Changing Market Dynamics
In its latest research note, Barclays revealed that emerging signs of a new geopolitical stability in the Middle East have altered the role of energy prices in currency markets. Whereas higher oil prices previously acted as a supportive catalyst for the dollar, they may now function as a drag.
The bank also observed that since early April, every 10% decline in oil prices has been followed by roughly a 1% drop in the dollar index, underscoring the currency's growing sensitivity to energy price movements.
According to Barclays, this behavioral shift likely reflects several underlying factors. One is the crowded long positioning in the US dollar, as indicated by market sentiment indicators. Additionally, foreign exchange participants are increasingly anticipating a normalization in energy prices over time. Another contributing factor is the rising risk premium attached to holding US assets, which has begun to erode confidence in the greenback.
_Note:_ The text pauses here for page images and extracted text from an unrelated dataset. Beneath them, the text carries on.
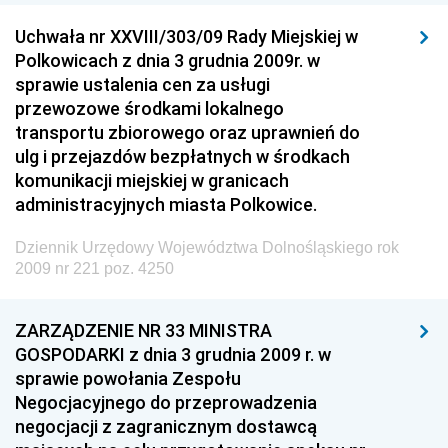
Dziennik Urzędowy Ministra Cyfryzacji
Uchwała nr XXVIII/303/09 Rady Miejskiej w
Dziennik Urzędowy Ministra Rozwoju
Polkowicach z dnia 3 grudnia 2009r. w
Dziennik Urzędowy Ministra Infrastruktury i
sprawie ustalenia cen za usługi
Budownictwa
przewozowe środkami lokalnego
transportu zbiorowego oraz uprawnień do
Dziennik Urzędowy Ministra Gospodarki Morskiej i
ulg i przejazdów bezpłatnych w środkach
Żeglugi Śródlądowej
komunikacji miejskiej w granicach
Dziennik Urzędowy Ministra Energii
administracyjnych miasta Polkowice.
Dziennik Urzędowy Ministra Finansów
Dziennik Urzędowy Województwa Dolnośląskiego rok
Dziennik Urzędowy Ministra Sprawiedliwości
2009 nr 221 poz. 4250
Dziennik Urzędowy Ministra Rozwoju i Finansów
ZARZĄDZENIE NR 33 MINISTRA
Dziennik Urzędowy Wyższego Urzędu Górniczego
GOSPODARKI z dnia 3 grudnia 2009 r. w
Dziennik Urzędowy Prezesa Urzędu Transportu
sprawie powołania Zespołu
Kolejowego
Negocjacyjnego do przeprowadzenia
Dziennik Urzędowy Ministra Przedsiębiorczości i
negocjacji z zagranicznym dostawcą
Technologii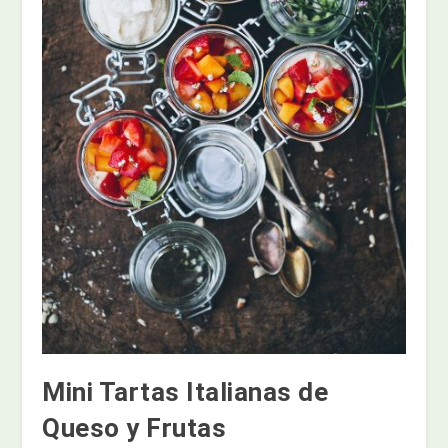
Mini Tartas Italianas de
Queso y Frutas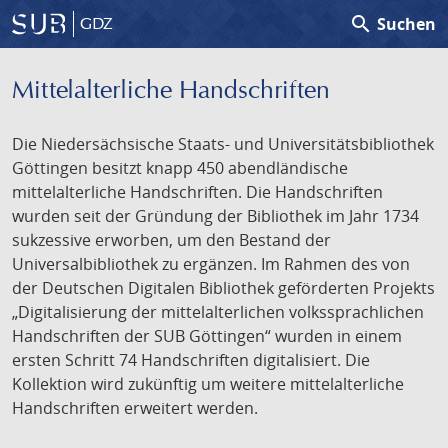
search
Suchen
GDZ
Mittelalterliche Handschriften
Die Niedersächsische Staats- und Universitätsbibliothek
Göttingen besitzt knapp 450 abendländische
mittelalterliche Handschriften. Die Handschriften
wurden seit der Gründung der Bibliothek im Jahr 1734
sukzessive erworben, um den Bestand der
Universalbibliothek zu ergänzen. Im Rahmen des von
der Deutschen Digitalen Bibliothek geförderten Projekts
„Digitalisierung der mittelalterlichen volkssprachlichen
Handschriften der SUB Göttingen“ wurden in einem
ersten Schritt 74 Handschriften digitalisiert. Die
Kollektion wird zukünftig um weitere mittelalterliche
Handschriften erweitert werden.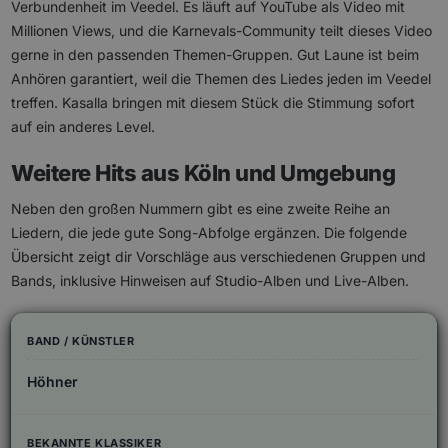
Verbundenheit im Veedel. Es läuft auf YouTube als Video mit
Millionen Views, und die Karnevals-Community teilt dieses Video
gerne in den passenden Themen-Gruppen. Gut Laune ist beim
Anhören garantiert, weil die Themen des Liedes jeden im Veedel
treffen. Kasalla bringen mit diesem Stück die Stimmung sofort
auf ein anderes Level.
Weitere Hits aus Köln und Umgebung
Neben den großen Nummern gibt es eine zweite Reihe an
Liedern, die jede gute Song-Abfolge ergänzen. Die folgende
Übersicht zeigt dir Vorschläge aus verschiedenen Gruppen und
Bands, inklusive Hinweisen auf Studio-Alben und Live-Alben.
Höhner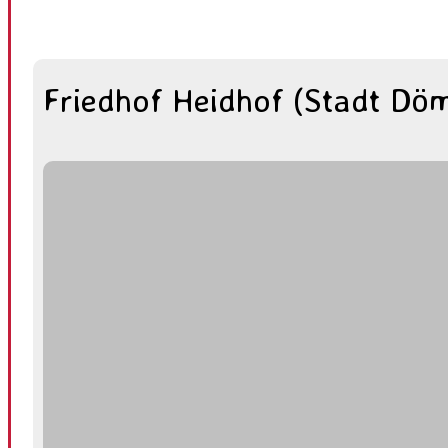
Friedhof Heidhof (Stadt Döm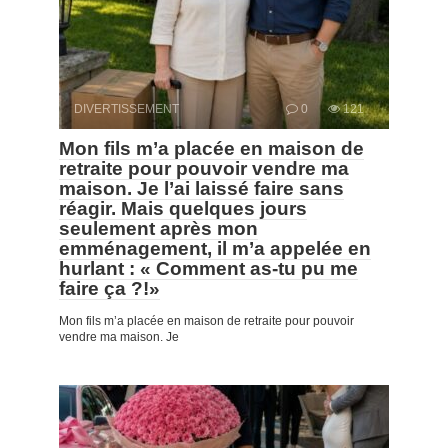
DIVERTISSEMENT
0
121
Mon fils m’a placée en maison de
retraite pour pouvoir vendre ma
maison. Je l’ai laissé faire sans
réagir. Mais quelques jours
seulement après mon
emménagement, il m’a appelée en
hurlant : « Comment as-tu pu me
faire ça ?!»
Mon fils m’a placée en maison de retraite pour pouvoir
vendre ma maison. Je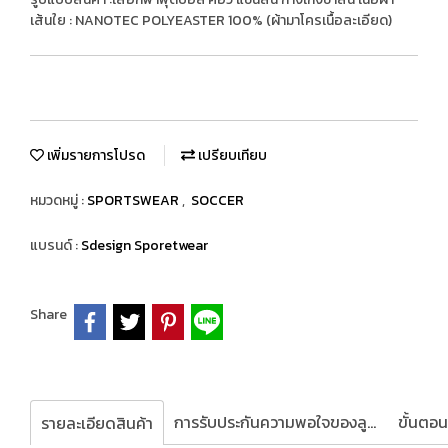
เส้นใย : NANOTEC POLYEASTER 100% (ผ้ามาโครเนื้อละเอียด)
เพิ่มรายการโปรด
เปรียบเทียบ
หมวดหมู่ :
SPORTSWEAR
,
SOCCER
แบรนด์ :
Sdesign Sporetwear
Share
การรับประกันความพอใจของลูกค้า
รายละเอียดสินค้า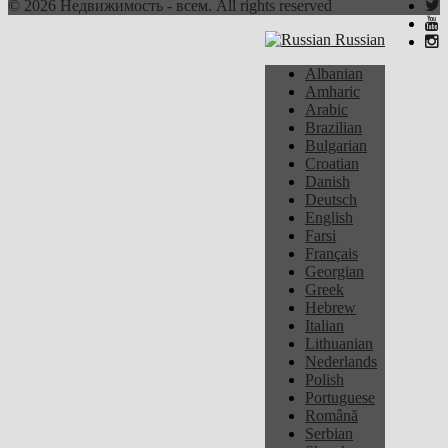
© 2026 Недвижимость - всем. All rights reserved
Russian
Albanian
Amharic
Arabic
Brazilian
Bulgarian
Croatian
Danish
Deutsch
English
Farsi
Français
Georgian
Greek
Hebrew
Italian
Lithuanian
Nederlands
Polish
Portuguese
Română
Serbian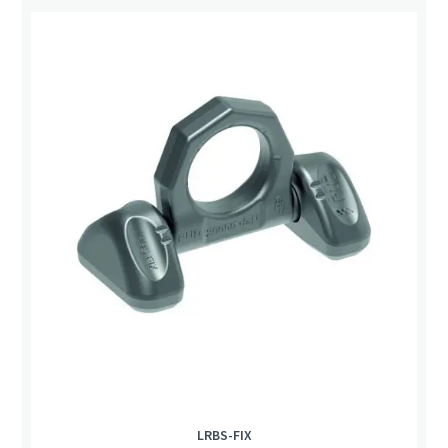
LRBS-FIX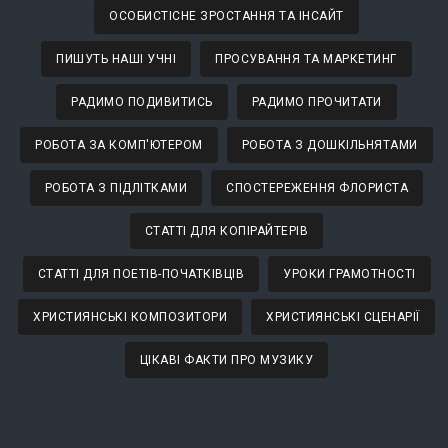
ОСОБИСТІСНЕ ЗРОСТАННЯ ТА ІНСАЙТ
ПИШУТЬ НАШІ УЧНІ
ПРОСУВАННЯ ТА МАРКЕТИНГ
РАДИМО ПОДИВИТИСЬ
РАДИМО ПРОЧИТАТИ
РОБОТА ЗА КОМП'ЮТЕРОМ
РОБОТА З ДОШКІЛЬНЯТАМИ
РОБОТА З ПІДЛІТКАМИ
СПОСТЕРЕЖЕННЯ ФЛОРИСТА
СТАТТІ ДЛЯ КОПІРАЙТЕРІВ
СТАТТІ ДЛЯ ПОЕТІВ-ПОЧАТКІВЦІВ
УРОКИ ГРАМОТНОСТІ
ХРИСТИЯНСЬКІ КОМПОЗИТОРИ
ХРИСТИЯНСЬКІ СЦЕНАРІЇ
ЦІКАВІ ФАКТИ ПРО МУЗИКУ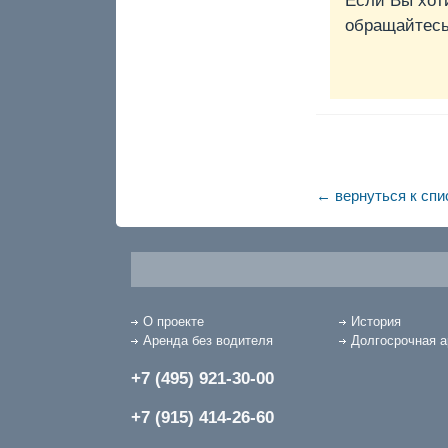
Если Вы хот
обращайтесь 
← вернуться к спи
О проекте
История
Аренда без водителя
Долгосрочная 
+7 (495) 921-30-00
+7 (915) 414-26-60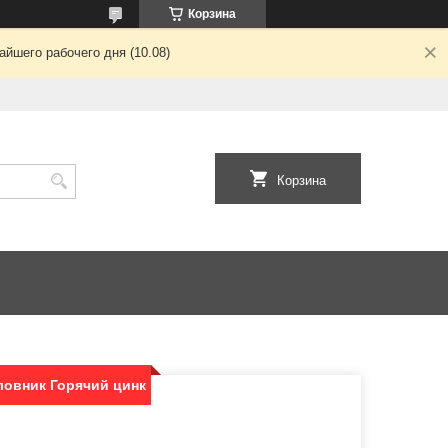
Корзина
йшего рабочего дня (10.08)
Корзина
ловник Горячий цинк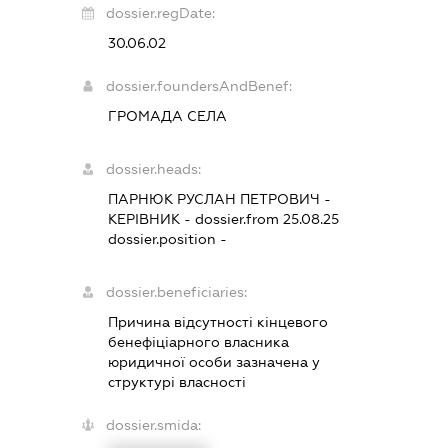
dossier.regDate:
30.06.02
dossier.foundersAndBenef:
ГРОМАДА СЕЛА
dossier.heads:
ПАРНЮК РУСЛАН ПЕТРОВИЧ
-
КЕРІВНИК
- dossier.from 25.08.25
dossier.position -
dossier.beneficiaries:
Причина відсутності кінцевого
бенефіціарного власника
юридичної особи зазначена у
структурі власності
dossier.smida: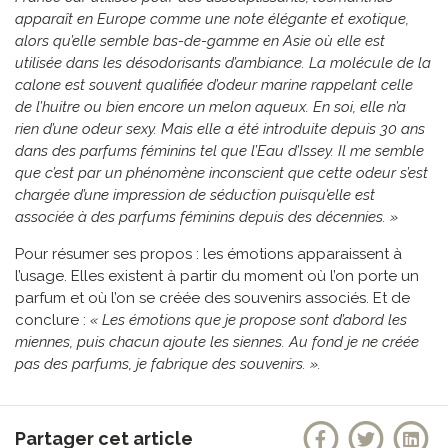
apparaît en Europe comme une note élégante et exotique,
alors qu’elle semble bas-de-gamme en Asie où elle est
utilisée dans les désodorisants d’ambiance. La molécule de la
calone est souvent qualifiée d’odeur marine rappelant celle
de l’huitre ou bien encore un melon aqueux. En soi, elle n’a
rien d’une odeur sexy. Mais elle a été introduite depuis 30 ans
dans des parfums féminins tel que l’Eau d’Issey. Il me semble
que c’est par un phénomène inconscient que cette odeur s’est
chargée d’une impression de séduction puisqu’elle est
associée à des parfums féminins depuis des décennies. »
Pour résumer ses propos : les émotions apparaissent à
l’usage. Elles existent à partir du moment où l’on porte un
parfum et où l’on se créée des souvenirs associés. Et de
conclure :
« Les émotions que je propose sont d’abord les
miennes, puis chacun ajoute les siennes. Au fond je ne créée
pas des parfums, je fabrique des souvenirs. ».
Partager cet article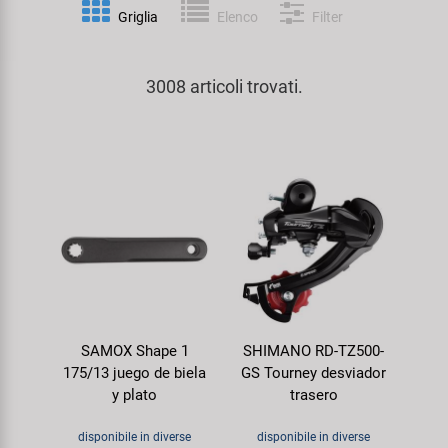
Personalizzazione
Griglia
Elenco
Filter
Parafanghi e Protezione Telaio
Pedali
KUJO
Prodotti Cura / Riparazione
3008 articoli trovati.
Pompe
Pneumatici Bicicletta
Litemove
Valigette Attrezzi
Portapacchi
Reggisella
M-Wave
arredamento-negozio
Rimorchi
Ruote
Moon
Rulli da Allenamento
Selle
Novatec
Seggiolini Bambini e Divertimento
Serie Sterzo
Samox
SAMOX Shape 1
SHIMANO RD-TZ500-
Specchietti
Telai
Smart
175/13 juego de biela
GS Tourney desviador
y plato
trasero
Trasporto e Parcheggio
SRAM/RockShox
disponibile in diverse
disponibile in diverse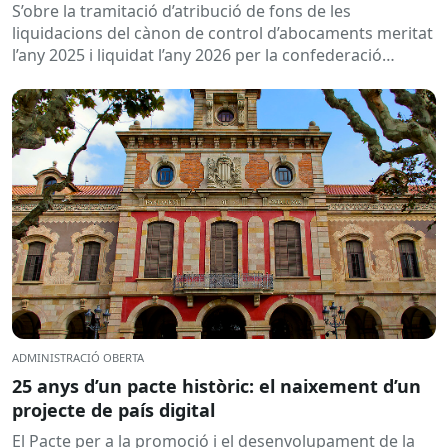
d’abocaments meritat l’any 2025 i liquidat l’any
S’obre la tramitació d’atribució de fons de les
2026
liquidacions del cànon de control d’abocaments meritat
l’any 2025 i liquidat l’any 2026 per la confederació
hidrogràfica corresponent,...
ADMINISTRACIÓ OBERTA
25 anys d’un pacte històric: el naixement d’un
projecte de país digital
El Pacte per a la promoció i el desenvolupament de la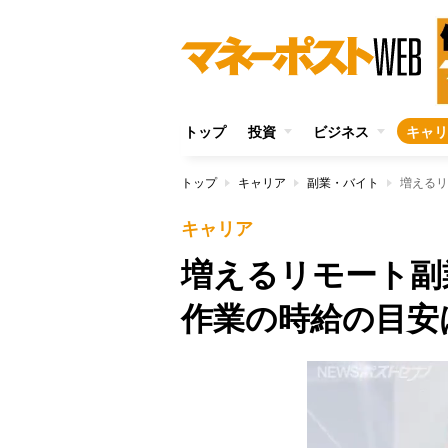
トップ
投資
ビジネス
キャリ
トップ
キャリア
副業・バイト
増えるリ
キャリア
増えるリモート副
作業の時給の目安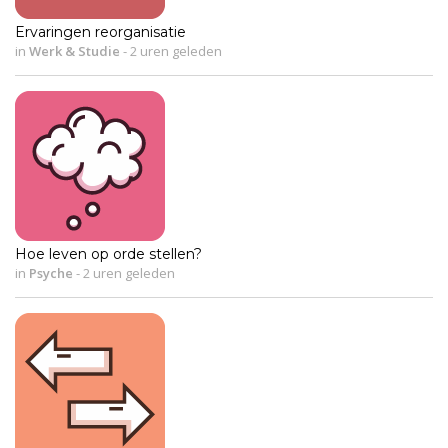
Ervaringen reorganisatie
in
Werk & Studie
-
2 uren geleden
Hoe leven op orde stellen?
in
Psyche
-
2 uren geleden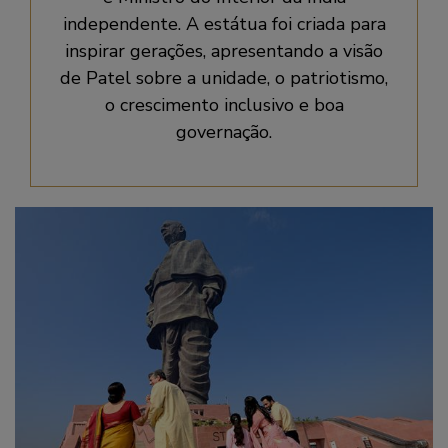
independente. A estátua foi criada para
inspirar gerações, apresentando a visão
de Patel sobre a unidade, o patriotismo,
o crescimento inclusivo e boa
governação.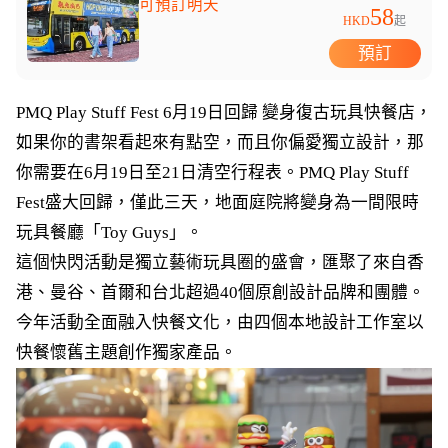
可預訂明天
58
HKD
起
預訂
PMQ Play Stuff Fest 6月19日回歸 變身復古玩具快餐店，
如果你的書架看起來有點空，而且你偏愛獨立設計，那
你需要在6月19日至21日清空行程表。PMQ Play Stuff
Fest盛大回歸，僅此三天，地面庭院將變身為一間限時
玩具餐廳「Toy Guys」。
這個快閃活動是獨立藝術玩具圈的盛會，匯聚了來自香
港、曼谷、首爾和台北超過40個原創設計品牌和團體。
今年活動全面融入快餐文化，由四個本地設計工作室以
快餐懷舊主題創作獨家產品。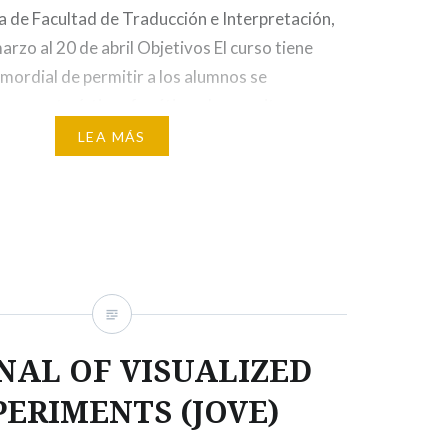
a de Facultad de Traducción e Interpretación,
arzo al 20 de abril Objetivos El curso tiene
mordial de permitir a los alumnos se
as características fonéticas, las escrituras
as de comunicación básicas que establecen el
LEA MÁS
esta lengua, adquiriendo…
NAL OF VISUALIZED
PERIMENTS (JOVE)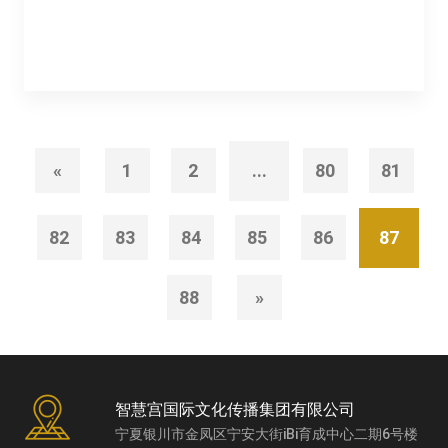
«
1
2
...
80
81
82
83
84
85
86
87
88
»
智慧宫国际文化传播集团有限公司
宁夏银川市金凤区宁安大街iBi育成中心二期6号楼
Given these conditions, Barclays predicts that pressure on the US dollar will continue in the short term. The potential for geopolitical stabilization and a shift in market focus to domestic issues in the United States—including the change of central bank chair—could further limit the currency's upside.
Concerns also arise from the impact of high oil prices on the US economy. Analysts at Goldman Sachs estimate that prolonged spikes in energy prices could reduce around 10,000 jobs per month and push the unemployment rate to 4.6% by the end of the year.